Food and beverage stories
Weather shrinks 2017 vintage
Tasmania’s 2017 vintage will take a significant hit following unkind weather in the lead-up to the picking season.
The total grape harvest is predicted to be 10,000 tonnes, a big drop from 15,000 tonnes in 2016.
The Chief Executive of Wine Tasmania, Sheralee Davies, told Food & Wine Writer, Graeme Phillips, in April: “We've had humidity when we didn’t expect humidity; we’ve had rain when we didn’t expect rain; and we’ve had late frosts.
“So it’s been a very, very challenging year.”
Phillips commented in The Mercury: “The year was only saved by the ripening sun and warmth of March which continued in the weeks running up to Easter.
“By late April there were only a few cabernet, shiraz and merlot grapes still on the vines.”
May saw the completion of the vintage.
Ms Davies said: “The … focus for us is always around quality, more so than quantity, and the reports that are coming in around quality are strong.”
Growers in the north bore the brunt of the disappointing conditions.
“In the Pipers River and the Tamar Valley area, yields look like they’re going to be slightly down, and that’s a result of that cooler weather at the time of flowering, a little bit more disease pressure,” Ms Davies said.
“On the east coast and in the southern part of the State the weather was a bit more stable at the time of fruit set.”
Viticulturalist Matt Pooley said both his yields and quality were high.
“Soil moisture and air temperature, and you know, even a record dry March period has been just fantastic.
“We’re really set for, and experiencing now, really good results.”
The co-owner of Moores Hill Vineyard, in the Tamar Valley, Fiona Weller, told the ABC the season had been "tough".
“We had a very wet spring and then cool temperatures early on in summer so that sort of confused the vines a bit,” she said.
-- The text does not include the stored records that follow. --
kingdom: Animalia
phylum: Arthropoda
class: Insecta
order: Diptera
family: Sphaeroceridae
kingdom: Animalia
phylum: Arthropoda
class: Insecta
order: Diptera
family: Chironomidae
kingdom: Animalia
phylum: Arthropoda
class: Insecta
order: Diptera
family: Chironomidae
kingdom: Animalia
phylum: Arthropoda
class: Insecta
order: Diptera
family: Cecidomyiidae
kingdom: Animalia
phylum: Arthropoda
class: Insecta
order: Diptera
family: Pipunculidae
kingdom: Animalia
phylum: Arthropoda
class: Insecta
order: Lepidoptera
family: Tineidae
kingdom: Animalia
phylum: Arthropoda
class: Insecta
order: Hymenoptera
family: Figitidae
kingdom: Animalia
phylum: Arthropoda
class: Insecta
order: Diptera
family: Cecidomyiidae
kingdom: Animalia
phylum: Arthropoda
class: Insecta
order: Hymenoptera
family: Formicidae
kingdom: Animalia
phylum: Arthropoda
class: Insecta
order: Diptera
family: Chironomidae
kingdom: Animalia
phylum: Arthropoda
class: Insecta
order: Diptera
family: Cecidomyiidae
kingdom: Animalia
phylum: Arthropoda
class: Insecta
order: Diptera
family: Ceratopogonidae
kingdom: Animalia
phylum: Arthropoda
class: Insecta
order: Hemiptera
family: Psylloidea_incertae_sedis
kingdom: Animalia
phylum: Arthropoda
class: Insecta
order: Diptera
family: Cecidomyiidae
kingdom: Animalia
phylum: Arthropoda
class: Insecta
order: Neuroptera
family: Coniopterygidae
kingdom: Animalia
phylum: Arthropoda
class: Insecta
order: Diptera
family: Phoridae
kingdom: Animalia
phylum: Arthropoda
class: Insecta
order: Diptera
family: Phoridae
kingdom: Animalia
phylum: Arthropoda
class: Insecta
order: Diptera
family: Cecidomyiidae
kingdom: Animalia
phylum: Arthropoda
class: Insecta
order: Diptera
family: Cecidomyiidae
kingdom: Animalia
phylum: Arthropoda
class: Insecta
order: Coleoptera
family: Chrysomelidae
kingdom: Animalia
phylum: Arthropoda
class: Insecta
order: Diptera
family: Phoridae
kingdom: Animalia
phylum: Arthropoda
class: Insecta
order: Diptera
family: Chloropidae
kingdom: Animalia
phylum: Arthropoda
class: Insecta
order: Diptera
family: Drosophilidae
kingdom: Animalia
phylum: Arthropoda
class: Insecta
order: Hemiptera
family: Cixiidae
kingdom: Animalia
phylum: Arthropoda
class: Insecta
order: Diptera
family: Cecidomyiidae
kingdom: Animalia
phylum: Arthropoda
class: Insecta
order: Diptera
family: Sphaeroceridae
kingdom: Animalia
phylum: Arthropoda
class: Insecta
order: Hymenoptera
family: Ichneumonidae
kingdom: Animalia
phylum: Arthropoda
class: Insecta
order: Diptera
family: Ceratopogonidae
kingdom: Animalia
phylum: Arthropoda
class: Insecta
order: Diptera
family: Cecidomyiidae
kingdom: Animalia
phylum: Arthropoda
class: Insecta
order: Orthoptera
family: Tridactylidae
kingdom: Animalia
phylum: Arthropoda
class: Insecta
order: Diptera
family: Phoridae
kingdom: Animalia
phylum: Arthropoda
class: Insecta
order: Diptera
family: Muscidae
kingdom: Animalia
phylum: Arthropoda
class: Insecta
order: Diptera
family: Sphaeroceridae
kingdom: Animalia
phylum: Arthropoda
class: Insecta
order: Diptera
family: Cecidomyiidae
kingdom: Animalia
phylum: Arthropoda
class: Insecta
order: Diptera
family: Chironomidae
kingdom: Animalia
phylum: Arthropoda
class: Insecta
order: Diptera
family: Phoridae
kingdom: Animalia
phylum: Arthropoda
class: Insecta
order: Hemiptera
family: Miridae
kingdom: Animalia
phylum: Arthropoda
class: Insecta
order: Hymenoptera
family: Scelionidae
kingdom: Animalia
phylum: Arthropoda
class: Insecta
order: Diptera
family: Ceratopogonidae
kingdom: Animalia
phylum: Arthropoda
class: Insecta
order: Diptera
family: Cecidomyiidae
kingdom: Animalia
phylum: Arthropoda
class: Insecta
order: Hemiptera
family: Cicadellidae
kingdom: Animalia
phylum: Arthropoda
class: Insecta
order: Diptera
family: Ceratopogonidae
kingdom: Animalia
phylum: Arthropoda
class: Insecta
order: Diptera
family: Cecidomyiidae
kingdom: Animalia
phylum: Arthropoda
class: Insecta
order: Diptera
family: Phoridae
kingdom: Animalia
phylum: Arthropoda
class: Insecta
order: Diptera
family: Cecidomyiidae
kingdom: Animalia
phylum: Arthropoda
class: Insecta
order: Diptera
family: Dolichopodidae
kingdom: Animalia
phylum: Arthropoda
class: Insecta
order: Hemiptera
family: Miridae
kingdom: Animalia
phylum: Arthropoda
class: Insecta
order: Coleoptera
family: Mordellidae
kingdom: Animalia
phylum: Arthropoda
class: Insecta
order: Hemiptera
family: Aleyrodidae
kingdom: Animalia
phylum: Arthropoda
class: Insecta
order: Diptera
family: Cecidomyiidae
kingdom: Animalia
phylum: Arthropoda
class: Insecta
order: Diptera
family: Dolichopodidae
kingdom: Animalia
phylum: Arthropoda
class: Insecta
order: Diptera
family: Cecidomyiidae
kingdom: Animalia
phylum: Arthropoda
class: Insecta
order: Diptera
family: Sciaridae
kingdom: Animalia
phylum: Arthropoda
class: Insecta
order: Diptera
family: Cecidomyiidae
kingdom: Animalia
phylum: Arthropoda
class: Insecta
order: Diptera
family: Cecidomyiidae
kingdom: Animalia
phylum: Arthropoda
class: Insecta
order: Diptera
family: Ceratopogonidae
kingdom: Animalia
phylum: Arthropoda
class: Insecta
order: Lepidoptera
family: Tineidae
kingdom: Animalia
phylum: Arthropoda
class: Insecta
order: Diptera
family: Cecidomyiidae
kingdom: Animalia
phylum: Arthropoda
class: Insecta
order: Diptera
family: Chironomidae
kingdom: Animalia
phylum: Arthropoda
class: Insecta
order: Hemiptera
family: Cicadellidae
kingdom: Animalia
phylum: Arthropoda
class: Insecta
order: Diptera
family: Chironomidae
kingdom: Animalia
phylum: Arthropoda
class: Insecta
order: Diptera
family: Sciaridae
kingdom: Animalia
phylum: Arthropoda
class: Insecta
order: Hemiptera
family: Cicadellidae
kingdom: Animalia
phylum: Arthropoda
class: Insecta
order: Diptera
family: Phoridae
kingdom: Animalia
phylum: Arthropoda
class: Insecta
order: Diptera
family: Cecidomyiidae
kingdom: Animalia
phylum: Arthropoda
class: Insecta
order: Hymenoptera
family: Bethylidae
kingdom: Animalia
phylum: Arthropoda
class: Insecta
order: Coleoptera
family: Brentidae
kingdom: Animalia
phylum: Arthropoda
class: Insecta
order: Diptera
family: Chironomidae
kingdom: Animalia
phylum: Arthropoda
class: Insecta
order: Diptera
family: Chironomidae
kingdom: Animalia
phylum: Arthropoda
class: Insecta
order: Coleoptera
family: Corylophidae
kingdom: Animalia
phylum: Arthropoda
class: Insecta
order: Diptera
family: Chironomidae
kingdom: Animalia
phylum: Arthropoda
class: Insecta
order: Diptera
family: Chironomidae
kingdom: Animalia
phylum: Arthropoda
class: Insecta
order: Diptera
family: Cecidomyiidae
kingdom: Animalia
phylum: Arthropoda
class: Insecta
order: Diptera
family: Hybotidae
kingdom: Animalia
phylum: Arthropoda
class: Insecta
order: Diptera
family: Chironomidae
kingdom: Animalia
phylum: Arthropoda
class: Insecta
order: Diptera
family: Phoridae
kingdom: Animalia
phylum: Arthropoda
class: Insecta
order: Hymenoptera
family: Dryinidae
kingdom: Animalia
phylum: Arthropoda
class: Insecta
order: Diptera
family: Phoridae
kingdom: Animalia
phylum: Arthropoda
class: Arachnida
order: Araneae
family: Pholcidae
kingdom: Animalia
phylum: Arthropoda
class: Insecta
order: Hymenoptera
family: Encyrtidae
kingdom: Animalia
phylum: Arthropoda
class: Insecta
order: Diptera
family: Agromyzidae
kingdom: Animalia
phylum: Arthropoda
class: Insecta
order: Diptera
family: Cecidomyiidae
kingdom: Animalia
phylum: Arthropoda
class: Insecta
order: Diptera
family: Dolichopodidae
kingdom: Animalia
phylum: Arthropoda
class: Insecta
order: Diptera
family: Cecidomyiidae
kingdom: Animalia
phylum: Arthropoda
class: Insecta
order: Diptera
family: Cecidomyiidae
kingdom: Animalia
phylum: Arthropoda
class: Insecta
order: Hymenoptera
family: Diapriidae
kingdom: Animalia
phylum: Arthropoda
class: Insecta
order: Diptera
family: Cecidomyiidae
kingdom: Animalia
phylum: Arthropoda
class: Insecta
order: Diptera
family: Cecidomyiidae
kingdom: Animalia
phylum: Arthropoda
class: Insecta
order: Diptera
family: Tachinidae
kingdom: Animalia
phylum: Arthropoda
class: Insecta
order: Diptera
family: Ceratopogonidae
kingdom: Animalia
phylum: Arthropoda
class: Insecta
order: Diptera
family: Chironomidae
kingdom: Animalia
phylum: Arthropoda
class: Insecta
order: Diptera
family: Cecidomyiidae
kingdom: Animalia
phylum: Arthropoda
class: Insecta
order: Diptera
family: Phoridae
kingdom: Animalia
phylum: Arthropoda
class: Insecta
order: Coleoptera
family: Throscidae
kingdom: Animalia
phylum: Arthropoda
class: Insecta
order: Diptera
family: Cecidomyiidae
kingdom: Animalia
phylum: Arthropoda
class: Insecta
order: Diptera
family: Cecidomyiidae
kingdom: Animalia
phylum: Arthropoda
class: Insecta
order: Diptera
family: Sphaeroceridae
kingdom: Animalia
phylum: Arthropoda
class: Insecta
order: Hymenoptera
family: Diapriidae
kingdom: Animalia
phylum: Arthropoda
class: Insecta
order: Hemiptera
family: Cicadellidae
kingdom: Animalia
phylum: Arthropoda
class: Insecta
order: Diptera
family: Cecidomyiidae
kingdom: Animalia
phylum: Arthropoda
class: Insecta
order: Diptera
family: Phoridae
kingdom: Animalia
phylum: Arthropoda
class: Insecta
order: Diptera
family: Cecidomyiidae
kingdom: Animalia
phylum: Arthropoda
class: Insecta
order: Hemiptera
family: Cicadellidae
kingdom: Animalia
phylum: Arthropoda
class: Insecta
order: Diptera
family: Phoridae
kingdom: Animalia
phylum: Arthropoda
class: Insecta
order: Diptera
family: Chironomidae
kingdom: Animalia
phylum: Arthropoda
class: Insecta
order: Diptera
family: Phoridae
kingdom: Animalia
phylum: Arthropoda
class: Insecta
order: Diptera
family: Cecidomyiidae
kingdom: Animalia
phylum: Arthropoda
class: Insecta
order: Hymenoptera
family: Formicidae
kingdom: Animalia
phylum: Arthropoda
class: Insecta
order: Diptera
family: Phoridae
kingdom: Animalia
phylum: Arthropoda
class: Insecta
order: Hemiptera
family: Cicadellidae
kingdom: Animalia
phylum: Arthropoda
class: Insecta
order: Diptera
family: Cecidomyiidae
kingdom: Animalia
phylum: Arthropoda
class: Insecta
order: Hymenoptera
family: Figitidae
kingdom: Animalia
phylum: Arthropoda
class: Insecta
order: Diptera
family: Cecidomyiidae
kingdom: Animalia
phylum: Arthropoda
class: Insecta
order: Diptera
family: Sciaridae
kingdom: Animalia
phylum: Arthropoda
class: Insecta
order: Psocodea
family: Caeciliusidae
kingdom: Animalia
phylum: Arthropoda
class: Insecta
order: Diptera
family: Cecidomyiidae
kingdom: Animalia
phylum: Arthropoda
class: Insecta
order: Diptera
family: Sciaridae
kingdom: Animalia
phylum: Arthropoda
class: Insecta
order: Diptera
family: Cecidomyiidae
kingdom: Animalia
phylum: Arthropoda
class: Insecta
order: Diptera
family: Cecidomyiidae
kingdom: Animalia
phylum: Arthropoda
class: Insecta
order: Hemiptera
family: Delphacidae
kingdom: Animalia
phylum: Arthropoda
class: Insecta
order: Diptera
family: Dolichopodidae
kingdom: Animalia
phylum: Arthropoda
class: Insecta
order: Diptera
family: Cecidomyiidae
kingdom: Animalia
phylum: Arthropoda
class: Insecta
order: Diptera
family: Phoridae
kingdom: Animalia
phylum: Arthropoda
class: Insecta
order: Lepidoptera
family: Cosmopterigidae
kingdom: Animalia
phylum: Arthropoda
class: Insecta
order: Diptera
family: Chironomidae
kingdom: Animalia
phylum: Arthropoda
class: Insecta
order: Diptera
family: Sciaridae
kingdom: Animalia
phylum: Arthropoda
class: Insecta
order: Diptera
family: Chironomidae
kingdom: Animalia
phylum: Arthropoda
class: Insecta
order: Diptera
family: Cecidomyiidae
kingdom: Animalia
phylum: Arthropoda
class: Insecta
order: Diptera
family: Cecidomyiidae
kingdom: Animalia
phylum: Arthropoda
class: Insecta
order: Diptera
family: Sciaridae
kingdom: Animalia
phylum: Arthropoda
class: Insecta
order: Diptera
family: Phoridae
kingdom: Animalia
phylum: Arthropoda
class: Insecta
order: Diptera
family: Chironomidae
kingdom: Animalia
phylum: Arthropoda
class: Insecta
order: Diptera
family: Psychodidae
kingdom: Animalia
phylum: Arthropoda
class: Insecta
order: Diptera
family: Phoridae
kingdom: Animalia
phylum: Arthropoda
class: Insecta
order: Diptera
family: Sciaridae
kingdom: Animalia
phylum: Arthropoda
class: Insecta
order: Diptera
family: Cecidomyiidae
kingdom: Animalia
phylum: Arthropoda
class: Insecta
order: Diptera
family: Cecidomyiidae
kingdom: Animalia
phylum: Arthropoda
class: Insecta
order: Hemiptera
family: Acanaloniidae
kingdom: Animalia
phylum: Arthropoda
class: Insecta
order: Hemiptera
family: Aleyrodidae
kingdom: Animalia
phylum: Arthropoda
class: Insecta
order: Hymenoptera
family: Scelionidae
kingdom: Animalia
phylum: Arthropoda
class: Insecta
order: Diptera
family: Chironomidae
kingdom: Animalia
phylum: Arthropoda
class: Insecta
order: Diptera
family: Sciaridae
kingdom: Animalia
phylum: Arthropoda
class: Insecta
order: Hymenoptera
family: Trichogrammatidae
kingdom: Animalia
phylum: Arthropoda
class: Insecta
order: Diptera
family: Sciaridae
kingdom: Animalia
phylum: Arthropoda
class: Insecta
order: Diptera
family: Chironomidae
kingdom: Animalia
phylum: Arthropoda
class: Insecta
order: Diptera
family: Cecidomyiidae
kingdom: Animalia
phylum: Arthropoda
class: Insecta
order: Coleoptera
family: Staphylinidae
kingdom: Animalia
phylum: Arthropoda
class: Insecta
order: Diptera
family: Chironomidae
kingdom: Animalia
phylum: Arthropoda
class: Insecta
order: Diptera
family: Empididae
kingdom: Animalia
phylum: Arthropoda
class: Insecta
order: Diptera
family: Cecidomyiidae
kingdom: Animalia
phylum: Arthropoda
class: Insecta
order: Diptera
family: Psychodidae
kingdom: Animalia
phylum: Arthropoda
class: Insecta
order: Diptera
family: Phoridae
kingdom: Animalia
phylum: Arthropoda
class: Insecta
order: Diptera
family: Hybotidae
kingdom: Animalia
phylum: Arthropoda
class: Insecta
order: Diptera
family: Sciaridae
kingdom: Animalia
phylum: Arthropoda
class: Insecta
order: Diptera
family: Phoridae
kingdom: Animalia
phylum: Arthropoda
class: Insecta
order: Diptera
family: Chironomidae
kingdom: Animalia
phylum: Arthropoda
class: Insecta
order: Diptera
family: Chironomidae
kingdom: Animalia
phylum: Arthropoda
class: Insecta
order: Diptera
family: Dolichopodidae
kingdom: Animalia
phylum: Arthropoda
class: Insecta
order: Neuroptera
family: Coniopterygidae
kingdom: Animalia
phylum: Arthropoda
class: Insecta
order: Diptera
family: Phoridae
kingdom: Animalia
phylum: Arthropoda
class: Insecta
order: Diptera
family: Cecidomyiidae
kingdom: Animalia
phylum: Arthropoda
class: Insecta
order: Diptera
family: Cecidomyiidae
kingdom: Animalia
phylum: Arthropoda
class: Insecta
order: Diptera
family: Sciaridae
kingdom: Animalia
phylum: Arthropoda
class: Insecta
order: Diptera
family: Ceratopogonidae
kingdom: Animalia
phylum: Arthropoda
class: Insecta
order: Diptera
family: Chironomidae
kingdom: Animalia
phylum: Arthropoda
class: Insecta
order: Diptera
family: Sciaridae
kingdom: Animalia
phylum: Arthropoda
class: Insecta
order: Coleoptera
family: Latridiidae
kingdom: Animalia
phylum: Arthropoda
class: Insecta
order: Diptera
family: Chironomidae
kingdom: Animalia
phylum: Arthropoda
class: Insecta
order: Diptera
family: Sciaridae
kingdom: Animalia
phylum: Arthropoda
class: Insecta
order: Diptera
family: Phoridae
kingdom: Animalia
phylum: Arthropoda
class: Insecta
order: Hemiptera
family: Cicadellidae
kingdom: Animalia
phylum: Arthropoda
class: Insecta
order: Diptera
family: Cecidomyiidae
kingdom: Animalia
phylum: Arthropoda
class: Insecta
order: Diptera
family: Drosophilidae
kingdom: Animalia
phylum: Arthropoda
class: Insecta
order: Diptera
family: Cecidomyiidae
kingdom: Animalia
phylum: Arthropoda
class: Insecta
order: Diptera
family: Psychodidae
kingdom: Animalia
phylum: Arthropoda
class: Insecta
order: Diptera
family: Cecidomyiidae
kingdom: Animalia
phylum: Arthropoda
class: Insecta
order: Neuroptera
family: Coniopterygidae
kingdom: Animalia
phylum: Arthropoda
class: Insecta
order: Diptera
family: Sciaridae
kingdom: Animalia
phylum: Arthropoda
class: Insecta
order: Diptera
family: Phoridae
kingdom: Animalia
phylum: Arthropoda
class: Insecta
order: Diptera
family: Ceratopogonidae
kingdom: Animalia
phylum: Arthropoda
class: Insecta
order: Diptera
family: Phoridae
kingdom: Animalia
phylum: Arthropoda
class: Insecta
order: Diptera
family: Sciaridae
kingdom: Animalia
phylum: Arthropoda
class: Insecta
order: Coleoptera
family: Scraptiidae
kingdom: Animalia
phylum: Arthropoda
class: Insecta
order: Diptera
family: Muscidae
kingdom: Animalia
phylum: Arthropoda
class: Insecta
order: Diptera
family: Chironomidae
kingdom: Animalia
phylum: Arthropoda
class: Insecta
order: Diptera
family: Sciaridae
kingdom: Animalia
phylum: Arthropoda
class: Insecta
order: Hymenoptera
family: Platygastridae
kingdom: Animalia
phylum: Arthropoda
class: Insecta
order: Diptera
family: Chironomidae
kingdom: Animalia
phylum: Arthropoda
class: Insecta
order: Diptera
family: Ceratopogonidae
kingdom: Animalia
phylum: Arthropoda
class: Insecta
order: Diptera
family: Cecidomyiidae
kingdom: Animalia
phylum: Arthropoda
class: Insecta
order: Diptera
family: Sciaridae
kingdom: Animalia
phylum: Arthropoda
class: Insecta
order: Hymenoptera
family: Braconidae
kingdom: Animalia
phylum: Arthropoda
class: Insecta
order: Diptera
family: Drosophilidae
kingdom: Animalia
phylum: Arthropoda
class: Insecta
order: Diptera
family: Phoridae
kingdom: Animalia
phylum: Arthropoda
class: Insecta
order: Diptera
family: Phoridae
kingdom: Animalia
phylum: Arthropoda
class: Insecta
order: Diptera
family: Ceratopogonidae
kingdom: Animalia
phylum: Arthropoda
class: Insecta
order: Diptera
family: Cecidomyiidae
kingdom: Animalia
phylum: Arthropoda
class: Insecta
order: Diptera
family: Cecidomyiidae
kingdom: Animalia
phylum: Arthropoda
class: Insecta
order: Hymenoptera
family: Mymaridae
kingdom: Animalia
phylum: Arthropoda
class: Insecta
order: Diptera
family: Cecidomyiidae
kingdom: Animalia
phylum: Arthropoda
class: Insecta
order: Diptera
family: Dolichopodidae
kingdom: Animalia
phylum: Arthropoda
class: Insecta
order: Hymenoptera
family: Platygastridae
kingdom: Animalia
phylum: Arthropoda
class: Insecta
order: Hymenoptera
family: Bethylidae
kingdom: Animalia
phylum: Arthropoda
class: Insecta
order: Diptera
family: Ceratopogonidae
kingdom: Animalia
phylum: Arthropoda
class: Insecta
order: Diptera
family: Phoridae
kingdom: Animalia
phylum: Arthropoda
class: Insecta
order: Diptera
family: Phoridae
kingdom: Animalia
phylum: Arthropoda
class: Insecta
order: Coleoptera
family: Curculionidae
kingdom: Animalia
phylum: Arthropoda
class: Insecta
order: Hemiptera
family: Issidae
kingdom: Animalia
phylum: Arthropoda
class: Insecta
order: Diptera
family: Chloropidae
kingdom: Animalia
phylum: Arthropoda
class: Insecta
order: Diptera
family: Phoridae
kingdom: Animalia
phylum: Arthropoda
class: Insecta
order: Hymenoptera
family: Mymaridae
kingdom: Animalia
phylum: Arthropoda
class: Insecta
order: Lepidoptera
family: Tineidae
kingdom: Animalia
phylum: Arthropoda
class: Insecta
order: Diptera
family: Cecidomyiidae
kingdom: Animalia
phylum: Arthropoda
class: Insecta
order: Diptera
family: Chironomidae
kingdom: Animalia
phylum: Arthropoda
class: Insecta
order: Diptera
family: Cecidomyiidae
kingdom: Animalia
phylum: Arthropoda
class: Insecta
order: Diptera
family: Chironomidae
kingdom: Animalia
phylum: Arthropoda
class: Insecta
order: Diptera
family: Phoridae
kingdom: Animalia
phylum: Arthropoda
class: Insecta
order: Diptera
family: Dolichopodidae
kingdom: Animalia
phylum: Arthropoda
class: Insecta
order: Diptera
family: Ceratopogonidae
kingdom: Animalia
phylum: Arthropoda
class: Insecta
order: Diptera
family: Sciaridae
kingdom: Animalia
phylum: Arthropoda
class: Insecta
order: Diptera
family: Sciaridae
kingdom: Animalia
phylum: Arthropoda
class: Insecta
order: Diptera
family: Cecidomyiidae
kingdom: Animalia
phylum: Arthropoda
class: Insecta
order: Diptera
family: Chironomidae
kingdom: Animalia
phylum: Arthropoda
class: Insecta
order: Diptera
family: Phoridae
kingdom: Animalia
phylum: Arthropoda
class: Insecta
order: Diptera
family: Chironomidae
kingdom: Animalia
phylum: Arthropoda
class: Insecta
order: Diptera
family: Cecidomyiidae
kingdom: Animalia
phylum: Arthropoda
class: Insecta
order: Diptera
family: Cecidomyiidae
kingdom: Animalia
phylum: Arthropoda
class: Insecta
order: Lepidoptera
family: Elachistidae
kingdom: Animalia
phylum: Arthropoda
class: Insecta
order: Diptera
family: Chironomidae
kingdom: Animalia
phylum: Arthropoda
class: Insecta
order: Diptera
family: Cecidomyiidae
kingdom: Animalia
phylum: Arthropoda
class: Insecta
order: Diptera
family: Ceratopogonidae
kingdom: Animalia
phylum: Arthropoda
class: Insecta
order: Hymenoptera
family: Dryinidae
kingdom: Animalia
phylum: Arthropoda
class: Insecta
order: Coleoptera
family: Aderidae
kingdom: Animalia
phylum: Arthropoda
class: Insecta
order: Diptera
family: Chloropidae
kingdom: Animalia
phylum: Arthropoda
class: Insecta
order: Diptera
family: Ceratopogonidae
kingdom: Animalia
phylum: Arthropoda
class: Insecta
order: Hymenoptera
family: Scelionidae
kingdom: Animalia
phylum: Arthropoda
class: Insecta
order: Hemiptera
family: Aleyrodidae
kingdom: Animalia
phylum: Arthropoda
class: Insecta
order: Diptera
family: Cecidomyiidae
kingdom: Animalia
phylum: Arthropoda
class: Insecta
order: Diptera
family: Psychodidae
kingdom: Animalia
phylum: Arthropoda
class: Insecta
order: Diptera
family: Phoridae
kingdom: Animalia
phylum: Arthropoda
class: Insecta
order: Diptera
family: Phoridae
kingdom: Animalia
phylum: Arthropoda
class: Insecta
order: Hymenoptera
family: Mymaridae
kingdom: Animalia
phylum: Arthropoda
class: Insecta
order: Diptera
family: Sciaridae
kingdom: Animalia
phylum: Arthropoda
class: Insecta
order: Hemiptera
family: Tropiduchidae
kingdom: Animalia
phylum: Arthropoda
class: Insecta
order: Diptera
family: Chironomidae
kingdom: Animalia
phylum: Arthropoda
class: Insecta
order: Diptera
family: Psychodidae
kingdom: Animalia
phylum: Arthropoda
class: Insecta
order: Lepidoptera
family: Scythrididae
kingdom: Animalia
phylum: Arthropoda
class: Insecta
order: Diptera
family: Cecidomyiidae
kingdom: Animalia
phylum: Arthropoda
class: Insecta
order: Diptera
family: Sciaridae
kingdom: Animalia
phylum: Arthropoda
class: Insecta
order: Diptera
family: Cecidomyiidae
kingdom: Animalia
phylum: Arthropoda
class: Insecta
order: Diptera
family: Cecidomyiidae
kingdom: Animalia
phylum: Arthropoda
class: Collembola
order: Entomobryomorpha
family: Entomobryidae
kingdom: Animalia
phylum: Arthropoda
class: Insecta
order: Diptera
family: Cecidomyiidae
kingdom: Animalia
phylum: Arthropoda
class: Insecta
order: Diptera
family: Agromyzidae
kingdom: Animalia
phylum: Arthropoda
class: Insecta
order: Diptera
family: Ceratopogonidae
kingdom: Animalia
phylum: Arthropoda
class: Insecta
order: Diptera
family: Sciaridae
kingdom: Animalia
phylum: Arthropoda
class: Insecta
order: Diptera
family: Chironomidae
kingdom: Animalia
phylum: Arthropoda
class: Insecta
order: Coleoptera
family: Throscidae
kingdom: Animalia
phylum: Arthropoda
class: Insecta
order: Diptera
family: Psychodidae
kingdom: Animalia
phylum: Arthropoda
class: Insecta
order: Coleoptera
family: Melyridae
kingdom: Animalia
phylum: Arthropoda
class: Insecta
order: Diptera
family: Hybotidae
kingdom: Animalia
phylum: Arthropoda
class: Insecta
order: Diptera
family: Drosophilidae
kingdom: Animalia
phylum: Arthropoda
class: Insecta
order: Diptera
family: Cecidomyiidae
“Growth was behind what it should be.”
The uncertain weather has not deterred investment in the industry.
Moores Hill recently installed a multi-million-dollar on-site processing facility powered by 108 solar panels, making it Tasmania’s first off-the-grid winery.
Winery Director, Tim High, said: “It’s off the grid in terms of electricity; it’s off the grid in terms of water; it’s off the grid in terms of effluent.”
Ms Weller said the processing facility would be opened to visitors as a tourist attraction.
Pooley Wines is one of a number of producers that have recently planted more vines to meet buoyant demand.
Ms Davies told the ABC such investment was a State-wide trend.
“There’s been quite a substantial amount of new plantings that have gone in just in the last couple of seasons.
“We think it’s double digit growth just in vineyard area,” she said.
“We’re also seeing people moving into Tasmania to either purchase a vineyard or indeed … to set up a brand new vineyard.
“Then we’ve got people looking to grow their cellar doors, to change the experience and to expand the experience that people have.”